▶ _Texte fourni_
☆ ☆ ☆

D’un autre côté, la nature même de ces entreprises fait qu’elles supportent peu de coûts de structures, notamment en raison de leur absence totale d’actifs physiques (hormis les bureaux de gestion) et de leur faible masse salariale. Par exemple « Charles Leadbeater parle dans son intervention d’une rencontre avec Timothy Chan pendant laquelle il prend conscience que Shanda, une des plus grandes entreprises de jeux en ligne de Shanghai qui compte plus de 2,5 millions d’abonnés, n’est gérée que par 500 salariés. »13. Concrètement, les coûts de ces entreprises se limitent généralement à payer les salariés qui gèrent le fonctionnement et l’optimisation de la plateforme ainsi que l’internationalisation du modèle. Il peut y avoir malgré tout des coûts liés à la publicité, mais aussi des frais de justice liés aux procès perdus face aux acteurs traditionnels pour cause de concurrence jugée déloyale. Au global, les coûts des plateformes semblent donc plutôt limités.

Ainsi, le business model des start-ups de l’ubérisation semble très profitable puisque si le succès est au rendez-vous, les coûts et les investissements sont très largement absorbés par les revenus. Pourtant, certaines entreprises ubérisées sont en pertes, dont Uber qui a perdu 2,8 milliards de dollars en 2016. Mais cela n’empêche pas sa valorisation de grimper car de nombreux investisseurs considèrent que son business model est « scalable » dans le monde entier et va permettre de générer un trafic énorme, et donc des profits très importants.

☆ ☆ ☆

▶ _Données fournies_

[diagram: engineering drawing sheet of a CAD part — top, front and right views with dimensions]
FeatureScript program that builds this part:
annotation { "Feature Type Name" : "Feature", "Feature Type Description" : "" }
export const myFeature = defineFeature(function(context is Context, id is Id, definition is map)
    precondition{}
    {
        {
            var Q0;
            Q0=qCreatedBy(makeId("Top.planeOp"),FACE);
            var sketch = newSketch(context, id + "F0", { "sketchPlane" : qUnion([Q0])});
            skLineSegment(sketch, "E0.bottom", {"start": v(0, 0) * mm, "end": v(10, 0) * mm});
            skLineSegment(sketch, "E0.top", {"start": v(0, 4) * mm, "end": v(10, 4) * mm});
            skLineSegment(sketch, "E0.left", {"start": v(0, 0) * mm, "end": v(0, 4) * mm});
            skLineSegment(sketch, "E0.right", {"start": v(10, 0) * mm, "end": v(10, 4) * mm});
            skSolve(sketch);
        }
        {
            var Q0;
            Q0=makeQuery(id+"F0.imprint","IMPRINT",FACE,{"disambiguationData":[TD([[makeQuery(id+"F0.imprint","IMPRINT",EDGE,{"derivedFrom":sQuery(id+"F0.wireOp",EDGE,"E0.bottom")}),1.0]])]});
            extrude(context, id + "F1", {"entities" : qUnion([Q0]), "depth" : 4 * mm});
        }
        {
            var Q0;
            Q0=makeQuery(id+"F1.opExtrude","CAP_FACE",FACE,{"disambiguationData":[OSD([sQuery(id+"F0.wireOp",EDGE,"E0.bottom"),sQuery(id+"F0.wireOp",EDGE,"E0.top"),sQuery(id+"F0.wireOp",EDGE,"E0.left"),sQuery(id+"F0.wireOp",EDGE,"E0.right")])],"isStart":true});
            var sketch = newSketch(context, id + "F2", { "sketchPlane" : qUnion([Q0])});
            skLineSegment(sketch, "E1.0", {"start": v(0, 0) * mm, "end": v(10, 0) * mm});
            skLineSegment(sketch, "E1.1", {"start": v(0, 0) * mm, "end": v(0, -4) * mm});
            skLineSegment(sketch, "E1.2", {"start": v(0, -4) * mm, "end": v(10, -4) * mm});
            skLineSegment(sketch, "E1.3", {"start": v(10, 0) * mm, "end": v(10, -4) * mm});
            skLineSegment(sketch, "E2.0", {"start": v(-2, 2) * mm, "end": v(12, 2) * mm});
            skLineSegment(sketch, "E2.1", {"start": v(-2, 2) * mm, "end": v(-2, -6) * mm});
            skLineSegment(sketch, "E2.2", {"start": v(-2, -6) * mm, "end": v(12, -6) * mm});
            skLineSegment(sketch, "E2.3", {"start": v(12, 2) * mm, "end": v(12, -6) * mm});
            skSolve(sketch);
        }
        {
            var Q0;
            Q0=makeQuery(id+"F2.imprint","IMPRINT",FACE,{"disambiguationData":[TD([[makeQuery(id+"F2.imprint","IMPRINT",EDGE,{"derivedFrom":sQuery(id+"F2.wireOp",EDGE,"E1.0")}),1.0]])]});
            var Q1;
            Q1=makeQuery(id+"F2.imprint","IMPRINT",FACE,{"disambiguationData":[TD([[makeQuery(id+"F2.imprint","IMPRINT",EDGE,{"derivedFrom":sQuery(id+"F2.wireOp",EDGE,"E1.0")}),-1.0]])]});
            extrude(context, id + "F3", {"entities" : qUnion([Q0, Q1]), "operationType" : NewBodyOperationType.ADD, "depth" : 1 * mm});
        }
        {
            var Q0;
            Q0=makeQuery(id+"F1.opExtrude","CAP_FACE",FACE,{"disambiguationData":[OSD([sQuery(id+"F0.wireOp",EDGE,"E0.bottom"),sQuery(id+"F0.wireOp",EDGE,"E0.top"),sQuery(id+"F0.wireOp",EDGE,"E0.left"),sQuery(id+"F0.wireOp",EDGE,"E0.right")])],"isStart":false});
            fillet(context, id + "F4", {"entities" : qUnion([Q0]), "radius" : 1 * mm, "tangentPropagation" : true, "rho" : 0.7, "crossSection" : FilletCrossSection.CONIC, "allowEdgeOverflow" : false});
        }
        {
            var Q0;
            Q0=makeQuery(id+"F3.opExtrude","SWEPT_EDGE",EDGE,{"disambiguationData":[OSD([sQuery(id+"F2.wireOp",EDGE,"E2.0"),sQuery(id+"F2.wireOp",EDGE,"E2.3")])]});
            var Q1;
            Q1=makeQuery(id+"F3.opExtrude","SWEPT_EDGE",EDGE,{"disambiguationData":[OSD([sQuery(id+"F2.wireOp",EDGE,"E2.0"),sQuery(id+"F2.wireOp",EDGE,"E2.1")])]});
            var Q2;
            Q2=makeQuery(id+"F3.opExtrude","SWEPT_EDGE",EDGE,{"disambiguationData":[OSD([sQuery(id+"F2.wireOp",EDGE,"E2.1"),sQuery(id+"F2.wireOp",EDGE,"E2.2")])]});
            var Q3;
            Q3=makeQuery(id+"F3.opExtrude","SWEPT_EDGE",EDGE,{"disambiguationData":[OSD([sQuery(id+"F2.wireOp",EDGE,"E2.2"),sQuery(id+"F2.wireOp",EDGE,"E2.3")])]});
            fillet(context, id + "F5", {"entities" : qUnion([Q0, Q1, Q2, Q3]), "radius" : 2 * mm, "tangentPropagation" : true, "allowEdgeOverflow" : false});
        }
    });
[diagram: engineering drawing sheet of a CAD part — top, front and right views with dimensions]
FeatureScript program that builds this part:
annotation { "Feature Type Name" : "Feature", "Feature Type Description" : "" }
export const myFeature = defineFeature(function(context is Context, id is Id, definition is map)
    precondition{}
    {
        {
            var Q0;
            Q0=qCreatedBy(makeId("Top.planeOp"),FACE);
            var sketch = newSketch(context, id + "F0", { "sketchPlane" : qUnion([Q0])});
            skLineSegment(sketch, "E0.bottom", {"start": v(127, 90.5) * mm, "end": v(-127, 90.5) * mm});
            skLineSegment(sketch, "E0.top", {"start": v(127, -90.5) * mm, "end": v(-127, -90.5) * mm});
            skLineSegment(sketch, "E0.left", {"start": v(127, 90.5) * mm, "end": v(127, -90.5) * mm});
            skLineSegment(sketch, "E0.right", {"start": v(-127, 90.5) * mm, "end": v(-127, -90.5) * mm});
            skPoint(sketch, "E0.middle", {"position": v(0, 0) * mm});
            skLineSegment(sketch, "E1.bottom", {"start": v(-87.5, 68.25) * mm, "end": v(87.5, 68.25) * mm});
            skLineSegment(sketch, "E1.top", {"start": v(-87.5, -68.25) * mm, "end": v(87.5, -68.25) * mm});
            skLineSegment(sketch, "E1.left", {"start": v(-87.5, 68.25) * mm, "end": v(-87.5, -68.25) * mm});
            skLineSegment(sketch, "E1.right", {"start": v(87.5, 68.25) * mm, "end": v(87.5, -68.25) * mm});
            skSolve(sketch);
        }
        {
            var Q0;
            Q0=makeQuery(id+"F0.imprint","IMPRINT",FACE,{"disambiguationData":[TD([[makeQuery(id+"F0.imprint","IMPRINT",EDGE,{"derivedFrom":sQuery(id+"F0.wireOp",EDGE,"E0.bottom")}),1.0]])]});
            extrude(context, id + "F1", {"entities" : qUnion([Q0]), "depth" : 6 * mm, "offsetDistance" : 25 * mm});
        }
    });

☆ ☆ ☆

▶ _Questions de compréhension_
1. Quels noms de personnes et d'entreprises figurent dans le passage sur l'ubérisation ? Donnez-les tous.
2. Pouvez-vous restituer à l'identique l'extrait du passage sur l'ubérisation qui commence par « Ainsi, le business » et se poursuit jusqu'à « profits très importants. » ?

▶ _Réponses_
1. Charles Leadbeater, Timothy Chan, Shanda, Uber

2.
Ainsi, le business model des start-ups de l’ubérisation semble très profitable puisque si le succès est au rendez-vous, les coûts et les investissements sont très largement absorbés par les revenus. Pourtant, certaines entreprises ubérisées sont en pertes, dont Uber qui a perdu 2,8 milliards de dollars en 2016. Mais cela n’empêche pas sa valorisation de grimper car de nombreux investisseurs considèrent que son business model est « scalable » dans le monde entier et va permettre de générer un trafic énorme, et donc des profits très importants.